Frankreich würde dann politischer Stillstand drohen. Neue Vorhaben könnte eine Regierung ohne Mehrheit nicht auf den Weg bringen. Erneute Neuwahlen sind erst im Juli 2025 wieder möglich.
Für Deutschland und Europa hieße das, dass Paris als wichtiger Akteur in Europa und Teil des deutsch-französischen Tandems plötzlich nicht mehr tatkräftig zur Verfügung stehen würde. Statt neuen Initiativen stünde in Frankreich Verwaltung an der Tagesordnung. Das Amt von Staatschef Macron bleibt von der Wahl zwar unangetastet, doch ohne handlungsfähige Regierung könnte auch er seine Projekte nicht durchsetzen. Sollte das RN doch die absolute Mehrheit holen, wäre Macron faktisch gezwungen, einen Premier aus dessen Reihen zu ernennen. Dann würde der Präsident deutlich an Macht einbüßen.
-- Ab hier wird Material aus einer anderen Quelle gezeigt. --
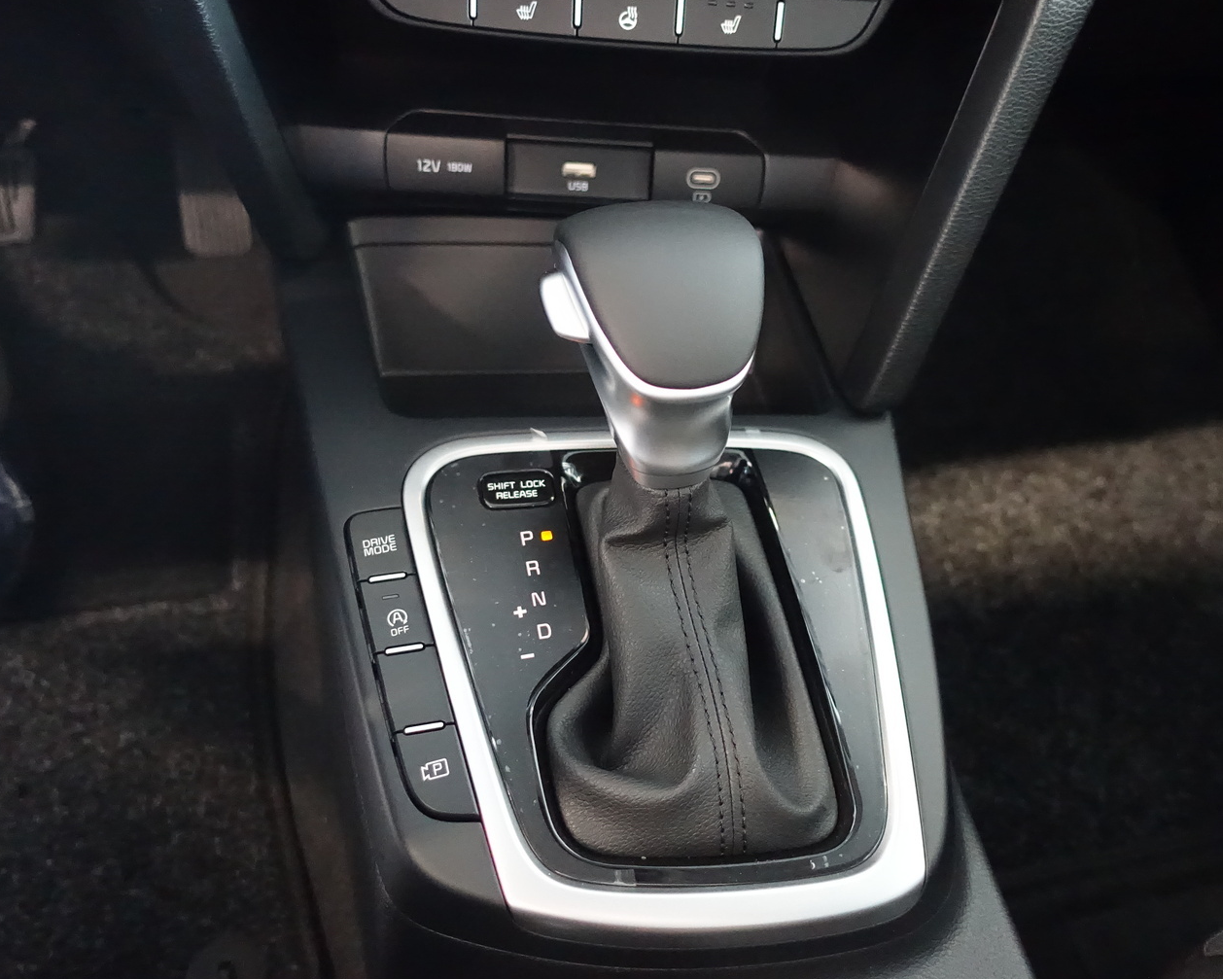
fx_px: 1050
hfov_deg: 60.3
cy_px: 482
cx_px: 668
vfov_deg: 50.0
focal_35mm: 29
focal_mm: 8.8
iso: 5000
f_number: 1.8
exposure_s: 1/100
Im Gegensatz zu Macron gibt das RN wenig auf die Zusammenarbeit mit Deutschland. Die Europaskeptiker streben danach, den Einfluss der EU in Frankreich einzudämmen. Sie könnten versuchen, in Brüssel etliche Vorhaben auszubremsen. Auch sind sie gegen die Erweiterung der EU, und stehen der Nato skeptisch gegenüber.
Hinter dem jetzigen Erfolg steht Le Pens jahrelanges Bemühen, das RN zu „entteufeln“ und von seiner rechtsextremen Geschichte zu entkoppeln. Mit ihrem Weichspülkurs hat sie die Partei bis weit in die bürgerliche Mitte hinein wählbar gemacht. Mit Jordan Bardella steht zudem nun ein frischer Politiker an der Spitze. Auch die hohe Wahlbeteiligung nutzte dem RN. Sie lag bei 65,8 bis 67 Prozent.
Staatschef Macron dürfte auch die überraschende Einigkeit des linken Lagers um Mélenchon zum Verhängnis geworden sein. Mehrfach hatte Macron zur Zusammenarbeit gegen die Extreme aufgerufen, ohne Erfolg. Am Sonntag versuchte er es erneut. Es sei an der Zeit, für den zweiten Wahlgang einen breiten, demokratischen Zusammenschluss zu bilden.